When appellant was sentenced, section 12022.53, subdivision (h) prohibited the striking of a firearm enhancement found true under section 12022.53. On October 11, 2017, the Governor signed Senate Bill 620 amending section 12022.53, subdivision (h). The amendment is effective January 1, 2018. Amended section 12022.53, subdivision (h) provides: “The court may, in the interest of justice pursuant to Section 1385 and at the time of sentencing, strike or dismiss an enhancement otherwise required to be imposed by this section. The authority provided by this subdivision applies to any resentencing that may occur pursuant to any other law.” (Stats. 2017, ch. 682, § 2.)
In a supplemental brief, appellant argues that the amendment applies retroactively to cases that are not yet final. Therefore, “this court should remand appellant’s case for resentencing.”
In his reply to the supplemental brief, the Attorney General concedes that the amendment “will apply retroactively to cases in which judgment is not yet final on appeal.” The Attorney General maintains that appellant’s claim is not ripe until the amendment becomes effective on January 1, 2018. Since our opinion is filed after that date, the ripeness issue is moot.
The Attorney General does not argue that a remand would be futile because there is no reasonable probability that the trial court would strike the section 12022.53, subdivision (d) enhancement.
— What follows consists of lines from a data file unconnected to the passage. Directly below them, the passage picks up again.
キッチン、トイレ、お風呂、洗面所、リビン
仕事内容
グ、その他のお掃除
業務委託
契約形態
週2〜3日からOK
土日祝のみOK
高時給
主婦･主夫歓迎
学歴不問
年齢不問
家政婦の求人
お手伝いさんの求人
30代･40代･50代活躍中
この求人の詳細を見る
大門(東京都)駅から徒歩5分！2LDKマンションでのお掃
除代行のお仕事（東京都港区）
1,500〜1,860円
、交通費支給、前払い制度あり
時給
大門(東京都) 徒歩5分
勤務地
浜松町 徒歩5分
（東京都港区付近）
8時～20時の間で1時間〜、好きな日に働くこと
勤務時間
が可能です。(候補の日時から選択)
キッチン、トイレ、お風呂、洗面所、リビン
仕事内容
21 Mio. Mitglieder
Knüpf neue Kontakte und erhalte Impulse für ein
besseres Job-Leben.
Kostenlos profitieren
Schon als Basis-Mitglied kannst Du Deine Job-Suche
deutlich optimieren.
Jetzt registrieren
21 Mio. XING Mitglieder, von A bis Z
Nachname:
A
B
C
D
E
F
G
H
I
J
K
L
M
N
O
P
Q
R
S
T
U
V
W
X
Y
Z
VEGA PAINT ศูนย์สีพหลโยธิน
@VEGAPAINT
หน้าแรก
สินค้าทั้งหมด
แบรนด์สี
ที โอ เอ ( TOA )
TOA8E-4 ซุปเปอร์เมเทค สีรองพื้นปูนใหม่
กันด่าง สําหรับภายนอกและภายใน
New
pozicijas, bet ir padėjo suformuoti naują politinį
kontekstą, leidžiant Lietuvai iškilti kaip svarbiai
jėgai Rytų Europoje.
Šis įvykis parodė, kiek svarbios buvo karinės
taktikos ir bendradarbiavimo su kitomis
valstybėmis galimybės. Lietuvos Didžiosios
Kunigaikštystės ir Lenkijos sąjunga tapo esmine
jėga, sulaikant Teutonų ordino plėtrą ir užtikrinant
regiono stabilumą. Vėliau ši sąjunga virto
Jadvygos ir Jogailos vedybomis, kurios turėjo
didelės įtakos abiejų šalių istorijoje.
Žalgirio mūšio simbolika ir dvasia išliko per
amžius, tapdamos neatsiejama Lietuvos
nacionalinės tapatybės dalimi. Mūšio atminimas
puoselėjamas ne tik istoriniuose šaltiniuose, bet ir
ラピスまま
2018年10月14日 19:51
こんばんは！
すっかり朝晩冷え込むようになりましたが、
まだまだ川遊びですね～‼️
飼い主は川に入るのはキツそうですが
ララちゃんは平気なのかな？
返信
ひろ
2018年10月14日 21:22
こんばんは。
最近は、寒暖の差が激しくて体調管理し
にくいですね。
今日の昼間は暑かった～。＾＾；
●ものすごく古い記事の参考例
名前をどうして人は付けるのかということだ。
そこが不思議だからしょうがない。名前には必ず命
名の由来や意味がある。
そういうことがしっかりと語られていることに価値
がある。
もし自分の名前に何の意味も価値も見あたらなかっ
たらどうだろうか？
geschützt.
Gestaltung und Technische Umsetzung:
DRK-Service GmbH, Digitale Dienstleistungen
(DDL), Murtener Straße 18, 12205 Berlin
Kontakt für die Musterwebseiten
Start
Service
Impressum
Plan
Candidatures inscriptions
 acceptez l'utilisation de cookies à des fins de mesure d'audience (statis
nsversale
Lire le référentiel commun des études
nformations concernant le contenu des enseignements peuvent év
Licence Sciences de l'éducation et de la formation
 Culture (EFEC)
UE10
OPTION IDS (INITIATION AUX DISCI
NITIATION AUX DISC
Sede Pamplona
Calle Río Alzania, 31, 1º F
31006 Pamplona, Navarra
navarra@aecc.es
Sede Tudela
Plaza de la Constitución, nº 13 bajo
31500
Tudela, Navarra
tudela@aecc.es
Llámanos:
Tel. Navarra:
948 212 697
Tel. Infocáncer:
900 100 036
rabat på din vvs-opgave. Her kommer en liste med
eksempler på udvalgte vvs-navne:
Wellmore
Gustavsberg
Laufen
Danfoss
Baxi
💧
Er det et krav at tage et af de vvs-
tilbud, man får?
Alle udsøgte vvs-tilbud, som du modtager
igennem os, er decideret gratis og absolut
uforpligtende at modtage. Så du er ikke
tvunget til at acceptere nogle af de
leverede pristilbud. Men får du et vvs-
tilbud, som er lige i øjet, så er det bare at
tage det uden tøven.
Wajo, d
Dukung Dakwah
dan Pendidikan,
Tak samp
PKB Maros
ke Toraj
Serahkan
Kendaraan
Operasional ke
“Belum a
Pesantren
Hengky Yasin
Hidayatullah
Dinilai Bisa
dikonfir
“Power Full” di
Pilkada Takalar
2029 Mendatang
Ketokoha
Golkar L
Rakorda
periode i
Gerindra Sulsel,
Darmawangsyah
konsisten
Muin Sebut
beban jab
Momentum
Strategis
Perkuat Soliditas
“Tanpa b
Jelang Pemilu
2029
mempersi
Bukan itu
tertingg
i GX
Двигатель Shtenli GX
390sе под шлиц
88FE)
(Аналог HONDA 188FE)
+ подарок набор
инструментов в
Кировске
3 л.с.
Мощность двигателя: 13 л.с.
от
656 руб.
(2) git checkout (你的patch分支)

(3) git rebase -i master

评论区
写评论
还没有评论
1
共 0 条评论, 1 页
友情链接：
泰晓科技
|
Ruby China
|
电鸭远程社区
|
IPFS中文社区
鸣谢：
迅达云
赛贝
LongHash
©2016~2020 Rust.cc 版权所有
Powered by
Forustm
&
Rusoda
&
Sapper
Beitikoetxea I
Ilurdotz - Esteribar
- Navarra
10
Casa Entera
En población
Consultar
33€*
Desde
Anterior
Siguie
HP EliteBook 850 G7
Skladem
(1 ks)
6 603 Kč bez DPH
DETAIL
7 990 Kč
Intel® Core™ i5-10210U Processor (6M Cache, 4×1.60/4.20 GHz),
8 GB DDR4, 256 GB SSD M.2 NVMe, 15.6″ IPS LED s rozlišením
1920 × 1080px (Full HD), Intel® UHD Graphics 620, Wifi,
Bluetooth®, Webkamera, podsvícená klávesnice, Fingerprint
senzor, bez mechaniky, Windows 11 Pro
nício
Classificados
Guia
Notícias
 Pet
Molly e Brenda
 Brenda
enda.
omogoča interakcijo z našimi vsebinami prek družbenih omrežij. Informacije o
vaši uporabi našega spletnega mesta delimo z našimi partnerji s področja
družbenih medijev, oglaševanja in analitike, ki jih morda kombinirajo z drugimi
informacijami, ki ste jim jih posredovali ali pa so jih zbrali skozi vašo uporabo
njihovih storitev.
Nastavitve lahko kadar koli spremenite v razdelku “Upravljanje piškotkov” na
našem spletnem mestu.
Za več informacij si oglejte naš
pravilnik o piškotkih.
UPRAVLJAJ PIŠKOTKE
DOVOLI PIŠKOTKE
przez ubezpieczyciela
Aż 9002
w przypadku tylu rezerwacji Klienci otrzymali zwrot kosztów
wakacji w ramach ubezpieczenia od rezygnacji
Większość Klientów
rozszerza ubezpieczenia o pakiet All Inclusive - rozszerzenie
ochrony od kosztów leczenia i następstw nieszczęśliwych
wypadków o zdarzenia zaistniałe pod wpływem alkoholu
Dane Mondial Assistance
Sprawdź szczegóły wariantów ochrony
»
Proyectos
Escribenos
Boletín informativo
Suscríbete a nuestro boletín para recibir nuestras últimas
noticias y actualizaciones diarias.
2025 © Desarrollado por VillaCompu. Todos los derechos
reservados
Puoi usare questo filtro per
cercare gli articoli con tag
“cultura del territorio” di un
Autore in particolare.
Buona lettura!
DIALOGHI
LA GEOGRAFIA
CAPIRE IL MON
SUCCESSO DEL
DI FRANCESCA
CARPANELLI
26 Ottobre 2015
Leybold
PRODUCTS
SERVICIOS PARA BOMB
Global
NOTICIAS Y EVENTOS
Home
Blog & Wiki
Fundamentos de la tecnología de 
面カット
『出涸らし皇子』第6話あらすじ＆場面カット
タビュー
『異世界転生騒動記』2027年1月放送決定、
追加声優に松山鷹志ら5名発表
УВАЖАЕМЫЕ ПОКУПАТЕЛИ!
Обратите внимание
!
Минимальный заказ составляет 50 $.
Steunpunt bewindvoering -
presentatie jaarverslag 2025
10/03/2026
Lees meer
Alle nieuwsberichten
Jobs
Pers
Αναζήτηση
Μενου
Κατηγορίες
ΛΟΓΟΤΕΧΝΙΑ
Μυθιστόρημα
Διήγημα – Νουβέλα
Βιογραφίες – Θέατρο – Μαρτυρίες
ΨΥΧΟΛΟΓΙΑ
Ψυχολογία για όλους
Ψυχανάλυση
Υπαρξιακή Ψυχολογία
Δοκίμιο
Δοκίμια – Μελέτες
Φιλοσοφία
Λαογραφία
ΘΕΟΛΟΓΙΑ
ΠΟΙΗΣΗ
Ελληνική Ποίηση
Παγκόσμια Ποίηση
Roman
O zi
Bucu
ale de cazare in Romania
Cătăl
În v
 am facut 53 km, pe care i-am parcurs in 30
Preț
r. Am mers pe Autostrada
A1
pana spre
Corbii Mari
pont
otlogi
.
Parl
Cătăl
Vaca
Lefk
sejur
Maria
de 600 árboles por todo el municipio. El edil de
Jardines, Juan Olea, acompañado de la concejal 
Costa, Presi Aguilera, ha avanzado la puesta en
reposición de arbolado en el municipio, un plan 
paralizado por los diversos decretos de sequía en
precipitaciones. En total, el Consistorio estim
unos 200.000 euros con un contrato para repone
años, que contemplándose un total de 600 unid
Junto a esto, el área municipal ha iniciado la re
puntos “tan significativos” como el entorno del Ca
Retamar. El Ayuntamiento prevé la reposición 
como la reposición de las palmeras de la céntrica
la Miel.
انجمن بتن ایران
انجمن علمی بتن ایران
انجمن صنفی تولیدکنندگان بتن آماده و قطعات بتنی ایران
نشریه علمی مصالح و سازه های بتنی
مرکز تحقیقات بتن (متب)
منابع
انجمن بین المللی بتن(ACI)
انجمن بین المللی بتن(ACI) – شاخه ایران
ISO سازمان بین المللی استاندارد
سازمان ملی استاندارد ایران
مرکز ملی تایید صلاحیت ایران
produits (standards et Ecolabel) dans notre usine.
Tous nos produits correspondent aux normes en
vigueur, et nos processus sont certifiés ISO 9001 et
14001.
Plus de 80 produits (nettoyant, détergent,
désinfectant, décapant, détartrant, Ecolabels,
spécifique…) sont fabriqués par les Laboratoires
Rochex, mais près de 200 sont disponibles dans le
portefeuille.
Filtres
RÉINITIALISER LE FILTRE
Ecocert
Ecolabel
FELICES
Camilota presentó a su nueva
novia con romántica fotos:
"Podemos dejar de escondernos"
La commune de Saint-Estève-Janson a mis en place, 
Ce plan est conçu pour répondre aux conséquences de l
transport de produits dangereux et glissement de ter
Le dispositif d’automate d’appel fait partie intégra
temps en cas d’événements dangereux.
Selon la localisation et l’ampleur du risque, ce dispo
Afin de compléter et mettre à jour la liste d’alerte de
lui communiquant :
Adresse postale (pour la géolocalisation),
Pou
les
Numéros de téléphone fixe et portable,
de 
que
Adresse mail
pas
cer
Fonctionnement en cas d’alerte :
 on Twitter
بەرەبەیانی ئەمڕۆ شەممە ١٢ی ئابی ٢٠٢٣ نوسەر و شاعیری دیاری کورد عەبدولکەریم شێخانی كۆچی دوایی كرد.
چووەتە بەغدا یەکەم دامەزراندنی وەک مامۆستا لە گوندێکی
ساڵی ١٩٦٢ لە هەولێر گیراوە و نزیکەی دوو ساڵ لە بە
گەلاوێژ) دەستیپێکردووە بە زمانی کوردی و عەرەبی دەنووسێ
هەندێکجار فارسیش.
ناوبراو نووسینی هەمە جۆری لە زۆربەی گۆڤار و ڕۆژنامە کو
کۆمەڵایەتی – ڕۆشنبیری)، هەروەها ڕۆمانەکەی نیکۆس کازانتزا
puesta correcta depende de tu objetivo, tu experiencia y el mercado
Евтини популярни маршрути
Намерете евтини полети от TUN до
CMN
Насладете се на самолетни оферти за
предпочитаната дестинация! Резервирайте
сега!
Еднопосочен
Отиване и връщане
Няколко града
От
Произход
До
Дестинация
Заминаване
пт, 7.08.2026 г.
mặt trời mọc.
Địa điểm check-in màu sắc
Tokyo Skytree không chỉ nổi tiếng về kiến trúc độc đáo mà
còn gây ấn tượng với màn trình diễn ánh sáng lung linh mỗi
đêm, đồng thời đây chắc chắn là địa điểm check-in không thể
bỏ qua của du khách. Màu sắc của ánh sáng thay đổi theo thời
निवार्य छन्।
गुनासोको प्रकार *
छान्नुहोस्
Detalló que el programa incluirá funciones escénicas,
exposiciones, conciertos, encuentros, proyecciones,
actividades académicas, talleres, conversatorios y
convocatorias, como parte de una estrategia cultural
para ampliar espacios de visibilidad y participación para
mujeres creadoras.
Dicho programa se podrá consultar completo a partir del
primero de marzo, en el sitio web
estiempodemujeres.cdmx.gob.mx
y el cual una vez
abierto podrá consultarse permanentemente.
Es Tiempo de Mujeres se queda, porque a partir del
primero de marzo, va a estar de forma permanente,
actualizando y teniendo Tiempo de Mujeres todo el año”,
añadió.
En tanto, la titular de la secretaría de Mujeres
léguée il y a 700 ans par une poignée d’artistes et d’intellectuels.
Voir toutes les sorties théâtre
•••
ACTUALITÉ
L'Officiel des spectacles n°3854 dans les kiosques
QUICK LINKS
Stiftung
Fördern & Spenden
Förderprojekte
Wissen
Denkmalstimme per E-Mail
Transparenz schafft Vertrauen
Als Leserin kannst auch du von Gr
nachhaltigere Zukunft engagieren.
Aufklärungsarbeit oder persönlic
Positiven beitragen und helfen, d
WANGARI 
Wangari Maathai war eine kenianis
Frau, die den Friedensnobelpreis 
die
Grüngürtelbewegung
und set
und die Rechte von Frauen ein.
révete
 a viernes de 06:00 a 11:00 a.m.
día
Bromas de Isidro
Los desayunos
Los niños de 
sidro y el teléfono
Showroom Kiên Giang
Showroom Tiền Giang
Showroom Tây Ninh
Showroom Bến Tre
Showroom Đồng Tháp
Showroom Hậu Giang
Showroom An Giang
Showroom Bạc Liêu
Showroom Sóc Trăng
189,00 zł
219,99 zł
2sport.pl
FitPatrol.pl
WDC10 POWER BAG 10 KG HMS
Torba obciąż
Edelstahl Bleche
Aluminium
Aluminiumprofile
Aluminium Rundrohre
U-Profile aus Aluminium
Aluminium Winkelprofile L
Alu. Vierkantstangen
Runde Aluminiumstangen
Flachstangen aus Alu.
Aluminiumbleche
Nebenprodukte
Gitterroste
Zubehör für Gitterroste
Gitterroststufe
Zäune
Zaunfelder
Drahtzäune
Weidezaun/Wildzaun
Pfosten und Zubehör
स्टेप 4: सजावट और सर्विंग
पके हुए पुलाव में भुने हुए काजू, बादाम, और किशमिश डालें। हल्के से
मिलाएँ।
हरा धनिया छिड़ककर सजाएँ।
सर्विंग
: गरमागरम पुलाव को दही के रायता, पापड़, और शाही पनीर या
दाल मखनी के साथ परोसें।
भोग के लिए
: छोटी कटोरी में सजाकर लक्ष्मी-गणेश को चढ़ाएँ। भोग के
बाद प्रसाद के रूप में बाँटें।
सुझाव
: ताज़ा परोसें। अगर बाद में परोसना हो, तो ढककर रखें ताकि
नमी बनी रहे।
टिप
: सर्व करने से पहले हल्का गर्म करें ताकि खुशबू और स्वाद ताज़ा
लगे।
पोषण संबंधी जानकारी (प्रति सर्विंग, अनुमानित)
Nor does he argue that the striking of the enhancement would be an abuse of discretion. We therefore vacate the sentence and remand the matter for resentencing pursuant to amended section 12022.53, subdivision (h).
Disposition
The sentence is vacated. The matter is remanded to the trial court to allow it to exercise its discretion to strike or impose the section 12022.53, subdivision (d) enhancement. Discretion shall be exercised as provided in amended section 12022.53, subdivision (h). If the trial court strikes the enhancement, it shall resentence appellant. If the trial court declines to strike the enhancement, it shall reinstate the sentence previously imposed. In all other respects, the judgment is affirmed.
NOT TO BE PUBLISHED.


YEGAN, J.

We concur:


GILBERT, P. J.


PERREN, J.
Laura F. Priver, Judge

Superior Court County of Los Angeles

______________________________

Stephen M. Hinkle, under appointment by the Court of Appeal for defendant and appellant.
Xavier Becerra, Attorney General, Gerald A. Engler, Chief Assistant Attorney General, Lance E. Winters, Senior Assistant Attorney General, Scott A. Taryle, Supervising Deputy Attorney General, Rene Judkiewicz, Deputy Attorney General, for Plaintiff and Respondent.







Description Steven Moore appeals from the judgment entered after a jury had convicted him of first degree murder. (Pen. Code, §§ 187, 189.) The first degree finding was based on either of two theories: (1) the murder was willful, deliberate and premeditated, or (2) the murder was committed by discharging a firearm from a motor vehicle. The jury found true allegations that the murder had been committed for the benefit of a criminal street gang (§ 186.22, subd. (b)) and that appellant had personally and intentionally discharged a firearm causing death. (§ 12022.53, subd. (d).) The trial court found true one prior serious felony conviction (§ 667, subd. (a)(1)) and one prior serious or violent felony conviction (“strike”) within the meaning of California’s “Three Strikes” law. (§§ 667, subds. (b)-(i), 1170.12, subds. (a)-(d).) Appellant was sentenced to prison for 80 years to life.